Excerpted text ->
The Quantitative section tests basic mathematical principles (primarily arithmetic, algebra, and geometry) and has 37 questions and two different question types: Problem Solving and Data Sufficiency. Although these types deal with the same subject matter, they do so in different ways—Problem Solving questions resemble most math problems, while Data Sufficiency is a format unique to the GMAT. The two are mixed in throughout the Quantitative section, but the total proportion will be roughly 2:1—that is, about 24 questions will be Problem Solving and about 13 will be Data Sufficiency.

The Verbal section has 41 questions of three different types: Sentence Correction, which tests grammatical rules; Critical Reasoning, which resembles the Analysis of an Argument essay; and Reading Comprehension, which asks you to answer questions about a short passage. As in the Quantitative section, question types are mixed; you may get three Sentence Correction problems, then two Critical Reasoning problems, and then a Reading Comprehension passage with four questions. (Each Verbal section has four Reading Comprehension passages, whose questions are always grouped together.) 

Of the 78 multiple-choice questions on the GMAT, it is a fact that between 20 and 30 percent will not actually impact your score: about 8 of the 37 Quantitative questions and about 11 of the 41 Verbal questions are “equating,” or experimental, problems used by the GMAC for research purposes only. That said, you will have no way of knowing which questions count and which ones are experimental, so you can only approach each question as though it’s important.

Scoring

Unlike multiple-choice tests of yore, on which the only thing that mattered was how many questions you answered correctly, the GMAT has a sophisticated scoring system unto itself. Here it’s not only accuracy that counts but the difficulty of each question too.

The first question on either multiple-choice section is of medium difficulty, corresponding roughly to 500 points. If you answer it correctly, your next question will be more difficult and worth more points (up to 800); if you answer wrong, your next question will be less difficult and worth fewer points (down to 200). The CAT system uses this method to assess your broad score range quickly, and fine-tune it on later questions. A high GMAT score means that you’ve answered many difficult questions correctly. 

The respective scores of your Quantitative and Verbal sections are combined to give you a final score out of 800, but the individual section scores are converted and reported, along with percentile information about how well you scored relative to other test takers, on a scale of 0 to 60. An unofficial score for each section will be displayed immediately on your computer screen once you have completed your GMAT session.

Your AWA essays are reported separately and graded on a scale of 1 to 6, in half-point increments. Two readers (one human, one computer—more on this later) will evaluate both essays and award each a score of 1 to 6; those four scores (two readers for two essays) are then averaged. Your official score will include AWA and multiple-choice grades and will be mailed to you about two weeks after your test date.

Material ->
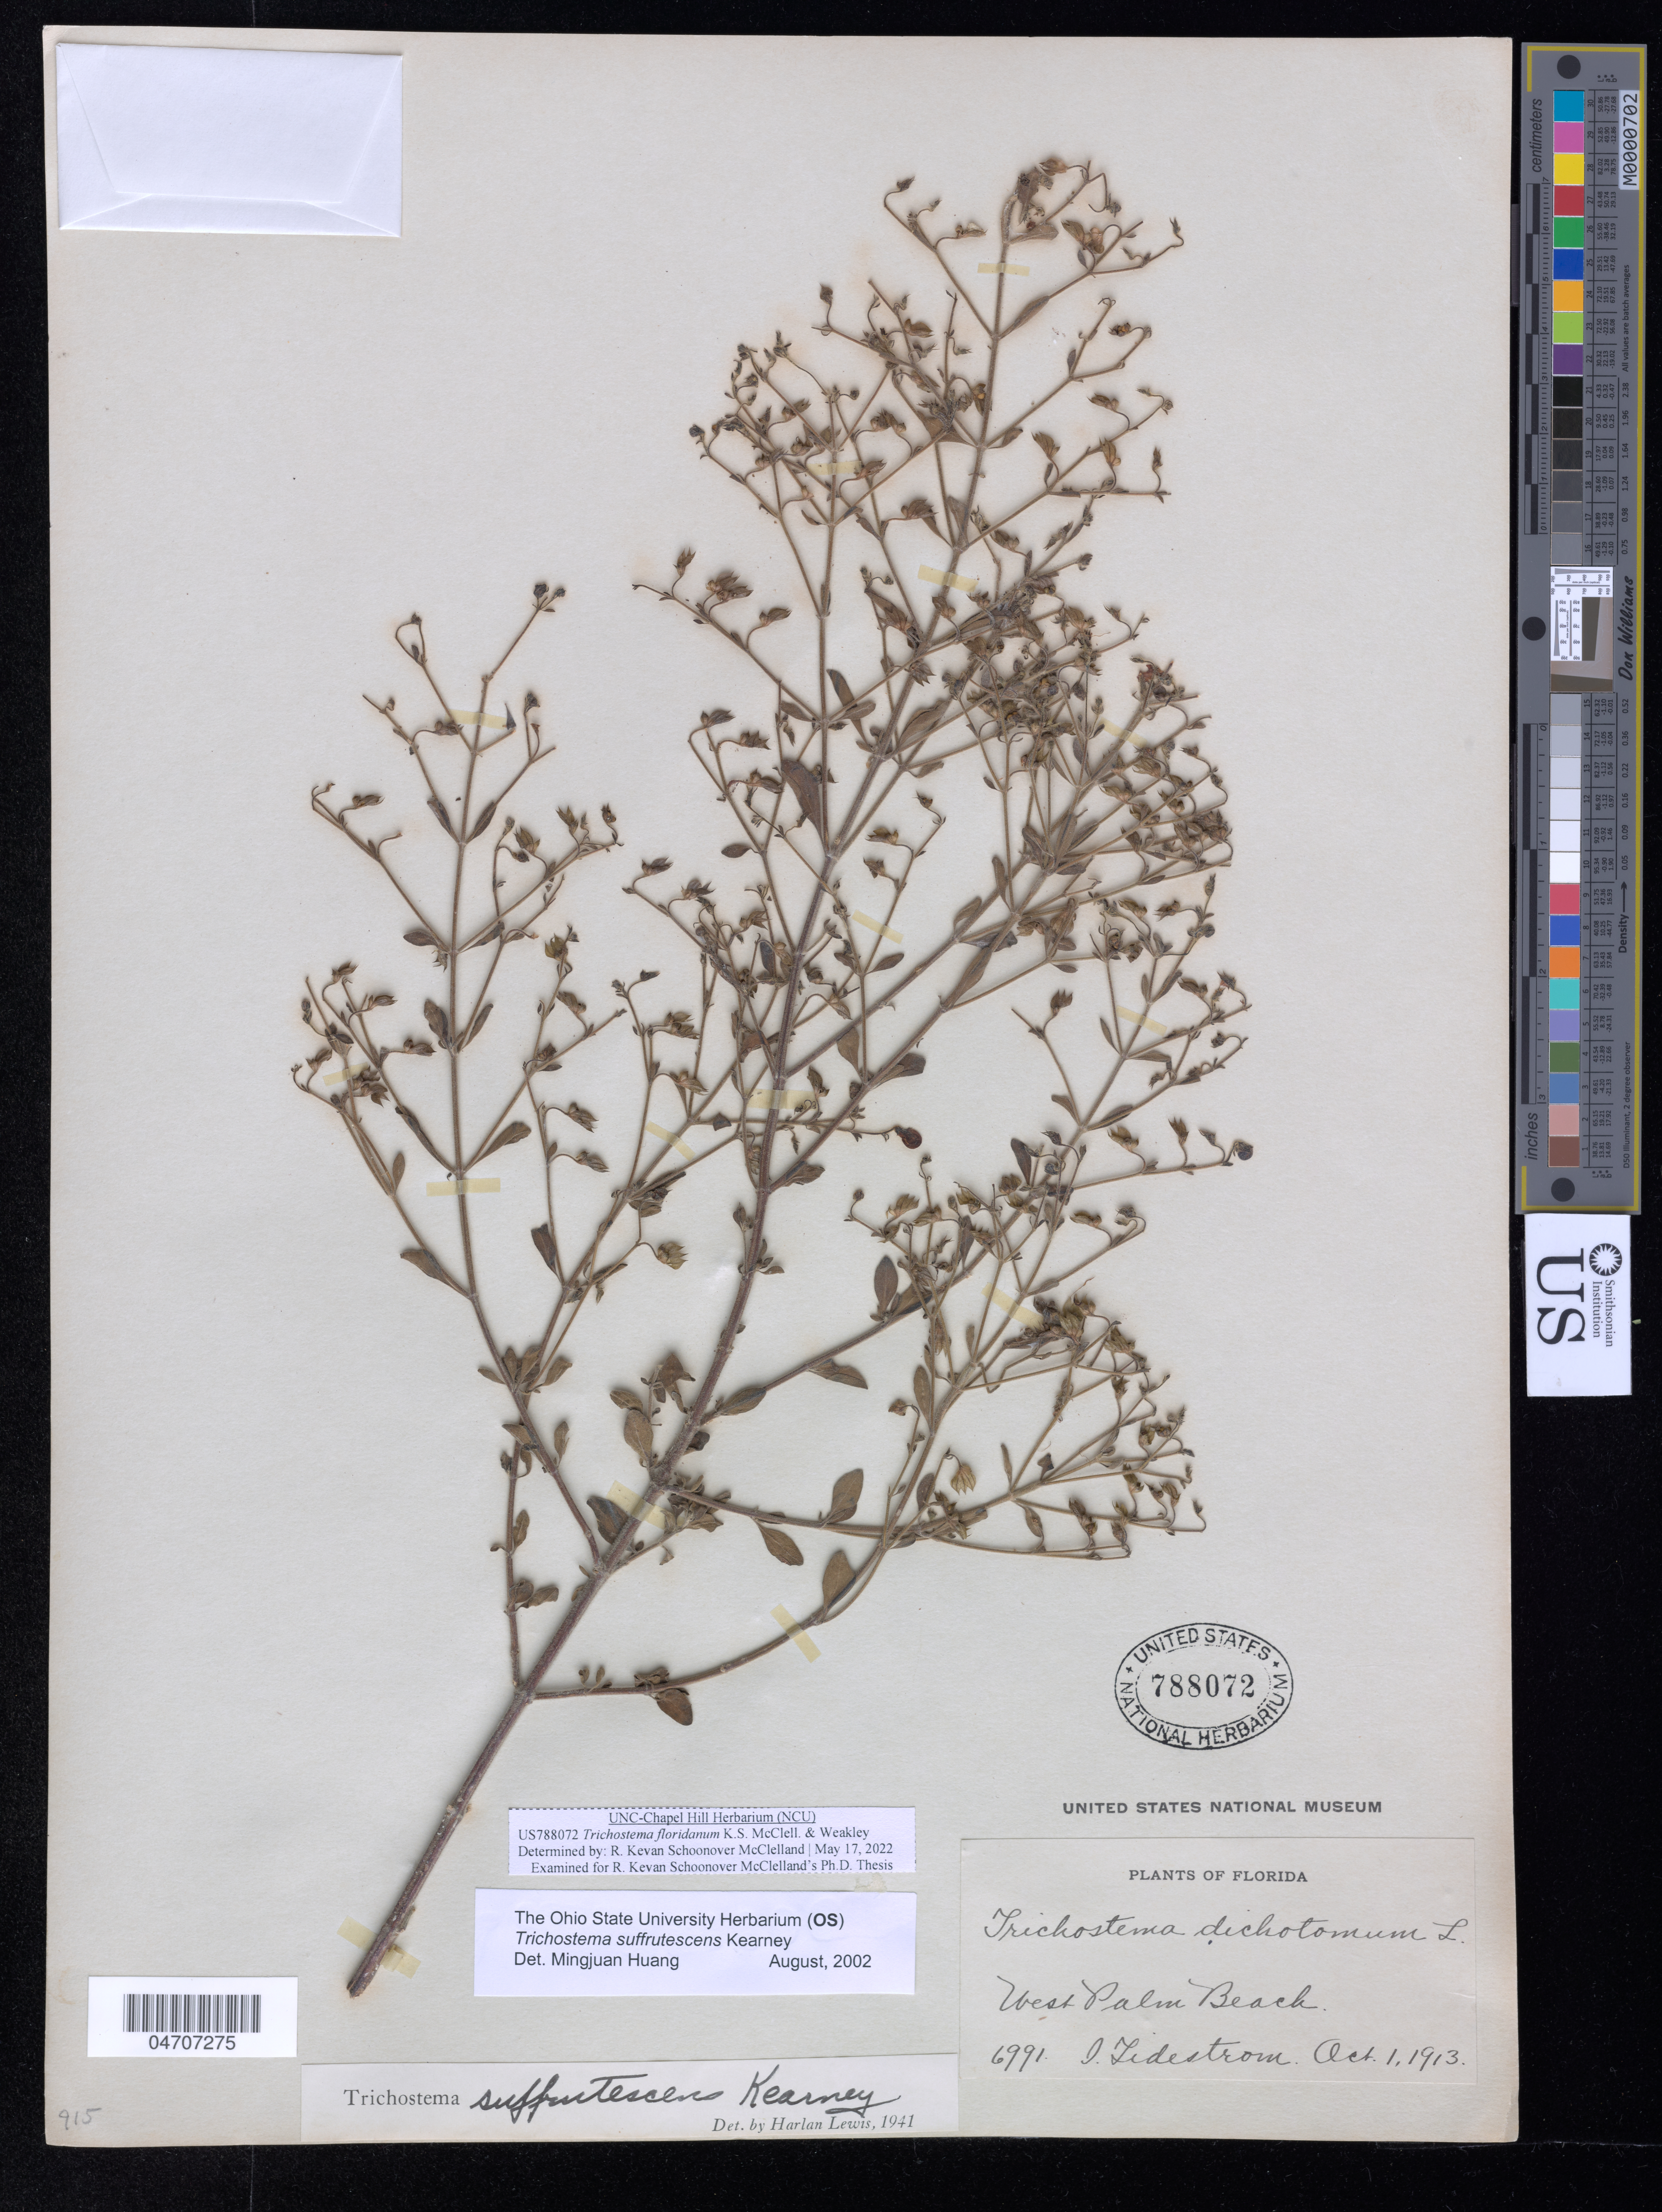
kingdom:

Work to do ->
a – In the GMAT excerpt, on what scale are the AWA essays graded?
b – Continue the GMAT excerpt from its last sentence.
The listing is not needed for anything here.

Expected responses ->
a – They are graded on a scale of 1 to 6, in half-point increments.

b –
The CAT

There’s no question that computer-adaptive testing technology has made the GMAT more convenient and efficient: tests can be administered year-round, and results can be reported almost instantly. Thanks to the CAT, the GMAC now also allows you to take the GMAT as many times as you want to, to the limit of once per calendar month. On the test itself, the CAT pays off too: because you can no longer skip hard questions and return to them later, you are allowed 20% more time to work on each question.

On the other hand, there are disadvantages to the CAT, not least for those who aren’t computer literate. Although the GMAT interface is designed to be easy to use and easy to learn, there’s no denying that taking a test on a computer is awkward if you’re not used to reading from a monitor or typing into a word-processing program—both of which are necessary skills, for Reading Comprehension passages and your Analytical Writing essays especially. Also, if you’re computer literate but unused to the American (QWERTY) keyboard layout, now is the time to start getting familiar: the GMAT is administered on an American keyboard, and there’s nothing worse than losing precious essay time because you can’t find the M key.

For its advantages and disadvantages, the main lesson of the (comparatively) new CAT format is that it calls for new strategies. If you’re used to skipping questions and answering them later, you’ll need to learn when to make educated guesses and move on, how to work quickly enough to answer every question in a section, and how to spare yourself the mental anguish of second-guessing an answer you can’t change. 

If you’re used to a linear test model whose questions gets harder as the section goes on, you’ll have to remember that questions might get easier or harder depending on how you’re doing—but that you can’t do anything about it besides keep trying to answer every question correctly. 

If you’re used to underlining passages as you read them, you’ll have to get used to taking effective notes on scratch paper—you obviously won’t be allowed to write on the monitor of your GMAT computer. The same goes for crossing out answers you know are incorrect, or reasoning out mathematical calculations. 

Our study book will help you formulate effective strategies to deal with all of these new challenges, so that you can focus on the important part—a high score.

How scores are used

There is no globally consistent application of a GMAT CAT score report. Some schools use your Verbal score as an assessment of your English skills, and look at nothing else; others have concluded that math skills foretell success in their MBA program, so they give preference to high Quantitative scorers. Still others take your performance on the GMAT holistically, openly considering it a reliable indicator of academic results. Bear in mind that the number of times you take the GMAT can be a factor in your candidacy too—Harvard, for instance, readily accepts your highest score, while Wharton will average all of the scores you submit.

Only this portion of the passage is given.